### SET EXERCISE
Extract each line of the material that contains the string "dist".

### SUPPLIED MATERIAL
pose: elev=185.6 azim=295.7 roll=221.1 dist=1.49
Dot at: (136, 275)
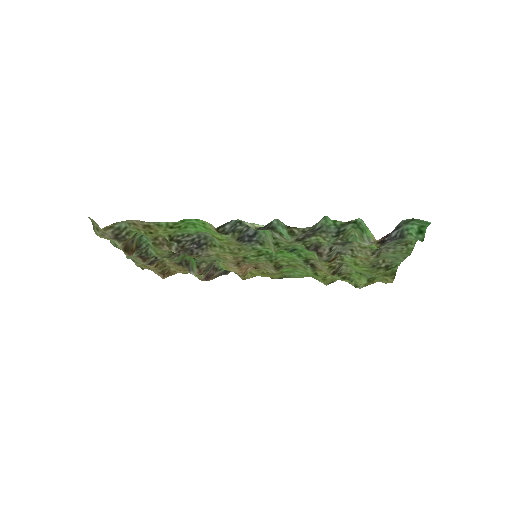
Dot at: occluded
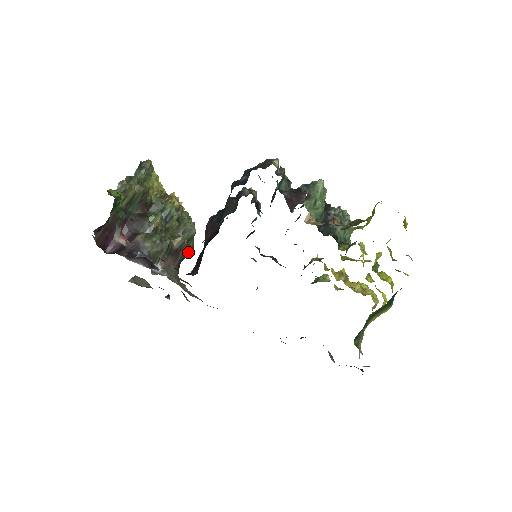
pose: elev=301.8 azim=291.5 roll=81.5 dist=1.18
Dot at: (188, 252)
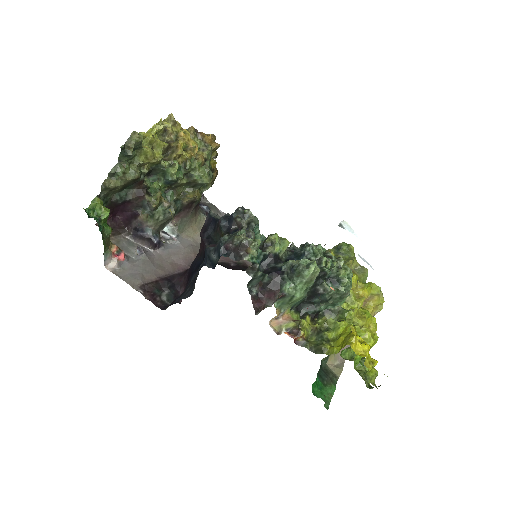
Dot at: (207, 189)
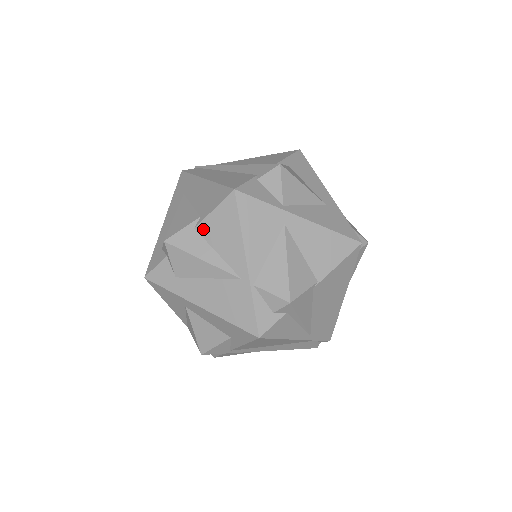
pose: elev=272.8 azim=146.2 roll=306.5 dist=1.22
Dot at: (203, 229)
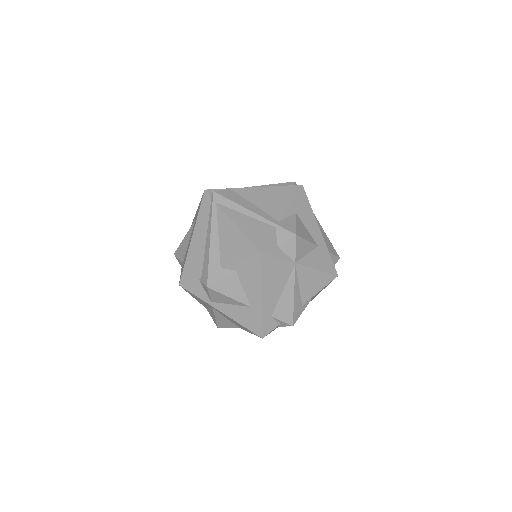
Dot at: occluded
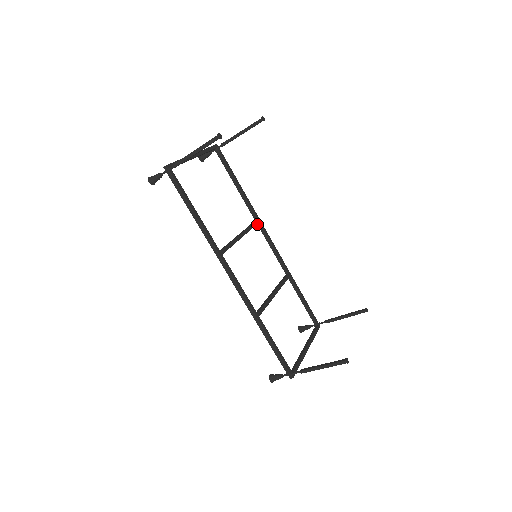
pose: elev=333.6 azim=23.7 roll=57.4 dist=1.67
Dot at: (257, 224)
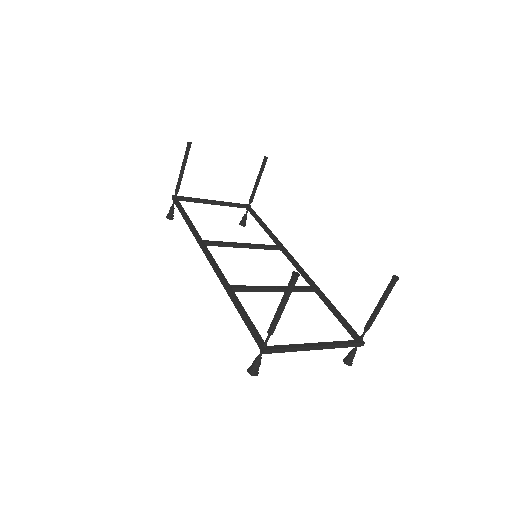
Dot at: occluded
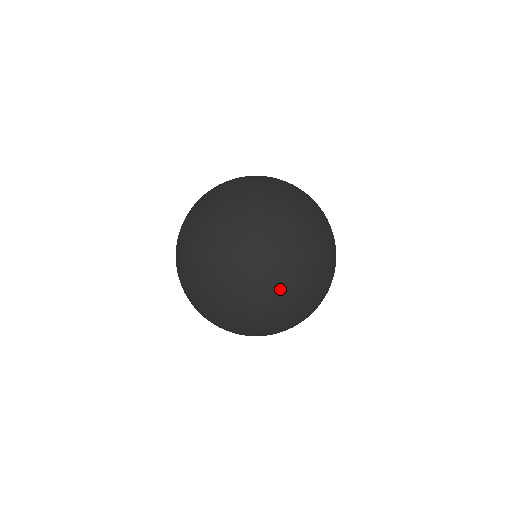
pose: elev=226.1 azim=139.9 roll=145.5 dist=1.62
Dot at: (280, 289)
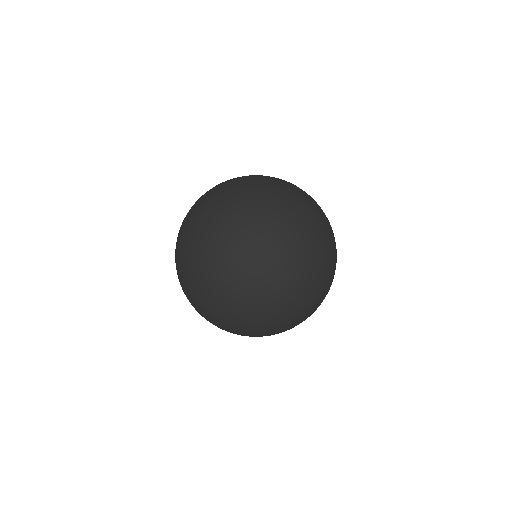
Dot at: occluded
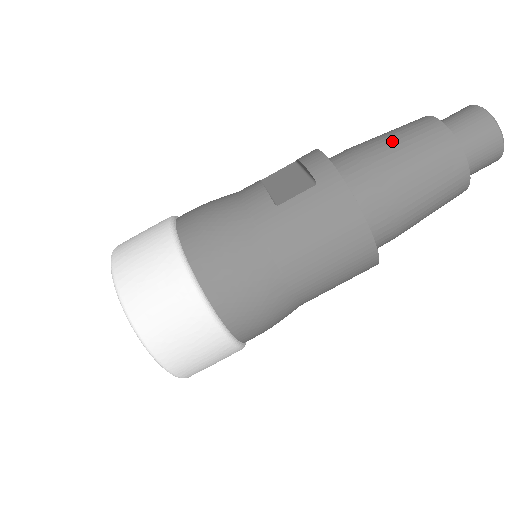
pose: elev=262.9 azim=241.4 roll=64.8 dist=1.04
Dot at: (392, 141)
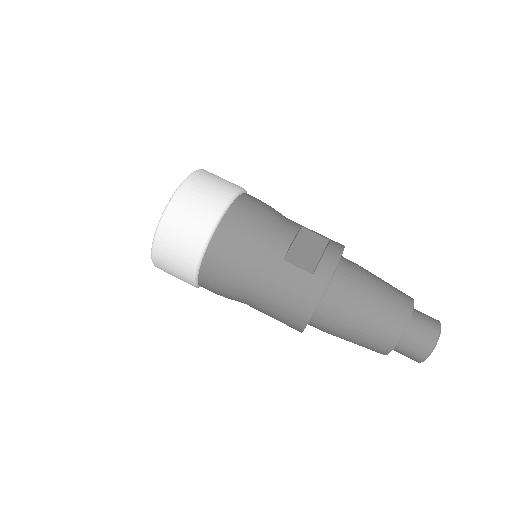
Dot at: (377, 297)
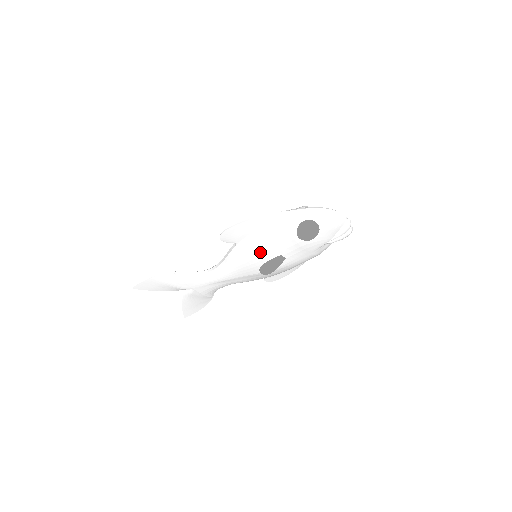
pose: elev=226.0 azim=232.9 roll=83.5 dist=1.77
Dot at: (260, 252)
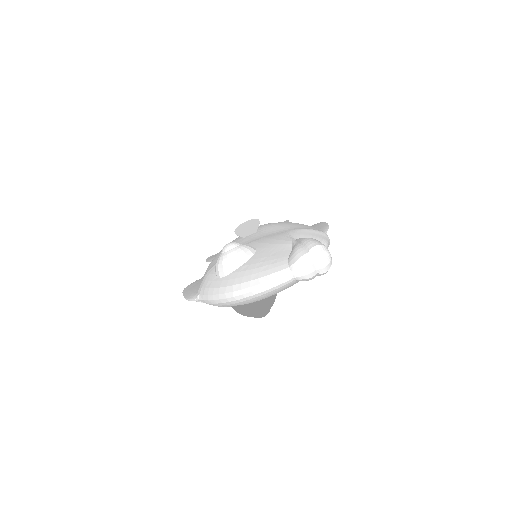
Dot at: occluded
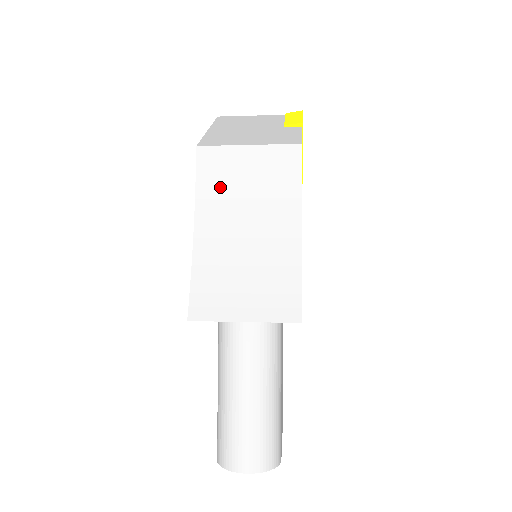
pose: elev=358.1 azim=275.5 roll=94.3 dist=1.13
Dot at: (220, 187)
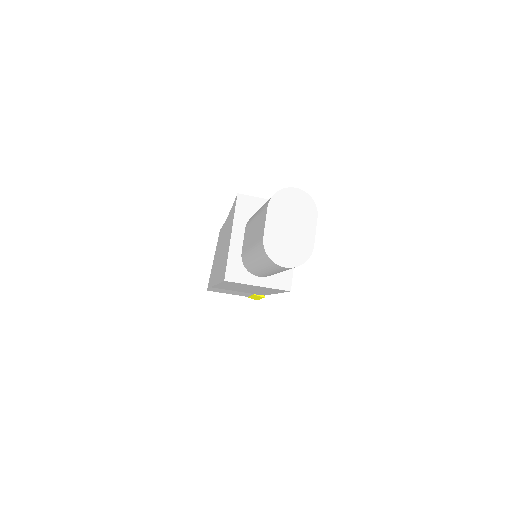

### FINISHED ANSWER
pose: elev=185.6 azim=295.7 roll=221.1 dist=1.49
pose: elev=301.8 azim=291.5 roll=81.5 dist=1.18
pose: elev=272.8 azim=146.2 roll=306.5 dist=1.22
pose: elev=333.6 azim=23.7 roll=57.4 dist=1.67
pose: elev=226.1 azim=139.9 roll=145.5 dist=1.62
pose: elev=262.9 azim=241.4 roll=64.8 dist=1.04
pose: elev=226.0 azim=232.9 roll=83.5 dist=1.77
pose: elev=358.1 azim=275.5 roll=94.3 dist=1.13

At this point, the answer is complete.